Job did not want the bargain of admitting his guilt, he only wants to get his full absolution, and the condemnation of God for his unjust behaviour towards himself and towards the many innocent in the world. Therefore, chapter after chapter he continues to ask for only one thing: to be able to meet God, on a par, and get an explanation of the injustices of the earth: "Oh, that I knew where I might find him, that I might come even to his seat!" (23,3).

Job - and here is the shocking greatness of this book - is looking for a face of God that is willing to admit his faults, and accept the possibility of having to lose at court against the justice of man. But can there be such a God? Is there an Elohim who is willing to accept getting into an argument with mankind, and then take the verdict of being guilty? "I would lay my case before him and fill my mouth with arguments" (23,4).

But Job cannot find the throne of God, he cannot see Elohim on this earth, nor can he surmise him arriving on the horizon: "Behold, I go forward, but he is not there, and backward, but I do not perceive him; on the left hand when he is working, I do not behold him; he turns to the right hand, but I do not see him" (23,8-9). His is a night of the perfect God. He keeps looking for him, beyond the chatter of his friends. And so his honest night prepares a dawn for man. Skies that are too bright and clear inevitably end up darkening the humble, rocky and barren lands of the poor.

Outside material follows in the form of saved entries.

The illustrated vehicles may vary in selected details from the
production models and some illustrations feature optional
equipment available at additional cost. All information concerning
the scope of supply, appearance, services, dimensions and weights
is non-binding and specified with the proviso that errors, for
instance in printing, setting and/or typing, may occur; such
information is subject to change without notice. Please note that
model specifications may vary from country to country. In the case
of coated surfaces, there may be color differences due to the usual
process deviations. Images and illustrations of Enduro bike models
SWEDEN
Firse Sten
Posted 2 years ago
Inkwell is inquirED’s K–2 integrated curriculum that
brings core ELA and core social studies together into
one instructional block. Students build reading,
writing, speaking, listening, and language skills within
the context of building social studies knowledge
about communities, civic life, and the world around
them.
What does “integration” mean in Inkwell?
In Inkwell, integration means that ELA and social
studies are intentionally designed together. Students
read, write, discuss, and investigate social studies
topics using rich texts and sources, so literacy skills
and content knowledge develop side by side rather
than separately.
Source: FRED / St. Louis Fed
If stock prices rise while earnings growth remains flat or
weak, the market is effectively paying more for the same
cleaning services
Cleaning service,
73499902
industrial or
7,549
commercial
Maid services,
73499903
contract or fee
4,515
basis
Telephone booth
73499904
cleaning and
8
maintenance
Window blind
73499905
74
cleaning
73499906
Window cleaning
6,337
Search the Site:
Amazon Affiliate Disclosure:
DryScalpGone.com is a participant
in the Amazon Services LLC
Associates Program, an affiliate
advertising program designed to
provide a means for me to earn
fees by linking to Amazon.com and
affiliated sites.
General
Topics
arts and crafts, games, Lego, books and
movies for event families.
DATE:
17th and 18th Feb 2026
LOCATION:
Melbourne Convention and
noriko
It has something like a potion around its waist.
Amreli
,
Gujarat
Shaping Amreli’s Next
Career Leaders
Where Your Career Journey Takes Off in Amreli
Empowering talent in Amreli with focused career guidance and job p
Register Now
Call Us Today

And at this point there comes a twist. Job uses the same images of sin and wickedness that Eliphaz had attributed to him (bread and water denied, widows, orphans, pledges, clothes ...), but he uses these to give us an image of the victims of the crimes of the powerful that is very real and very true: “Behold, like wild donkeys in the desert the poor go out to their toil, seeking game; the wasteland yields food for their children. They gather their fodder in the field, and they glean the vineyard of the wicked man. They lie all night naked, without clothing, and have no covering in the cold. ... hungry, they carry the sheaves; among the olive rows of the wicked they make oil; they tread the winepresses, but suffer thirst" (24,5-11).

The poor work as wild donkeys: they carry sheaves of wheat on their shoulders for their masters and they themselves are starving, they press olives and grapes and they themselves are burning with thirst. The poor are forced to pawn their clothes to their creditors, and instead of getting it back for the night to cover themselves with, they are left naked in the streets (Exodus, 22,26). There are too many people who become atheists in the face of inadequate answers to their questions on injustice and evil in the world.

Eliphaz, with his theo-ideology, had invented a powerful and cruel Job who wanted to oppress the imaginary poor and commit crimes against them. Job, who is truly poor and innocent, looks at the same world of Eliphaz, but sees it differently. He places himself in solidarity with the victims, and says: “From out of the city the dying groan, and the soul of the wounded cries for help; yet God charges no one with wrong” (24,12). When we look at it from the dunghill of Job, the world cannot seem like the sight of some large, systematic and universal injustice. The poor continue to sleep at night without clothing to cover themselves, under the closed shutters of the windows of high fashion.

Job is starving to death, and right next to him his friends are philosophising about food. The temptation is becoming ever stronger to build new and increasingly sophisticated ideologies in order to silence the poor, not see them, persuade and convince them that they are only guilty and deserve their sad fate. Job continues his struggle, generation after generation. And he is eternally waiting for true answers in solidarity, not false mercy. By people, by us, and by God.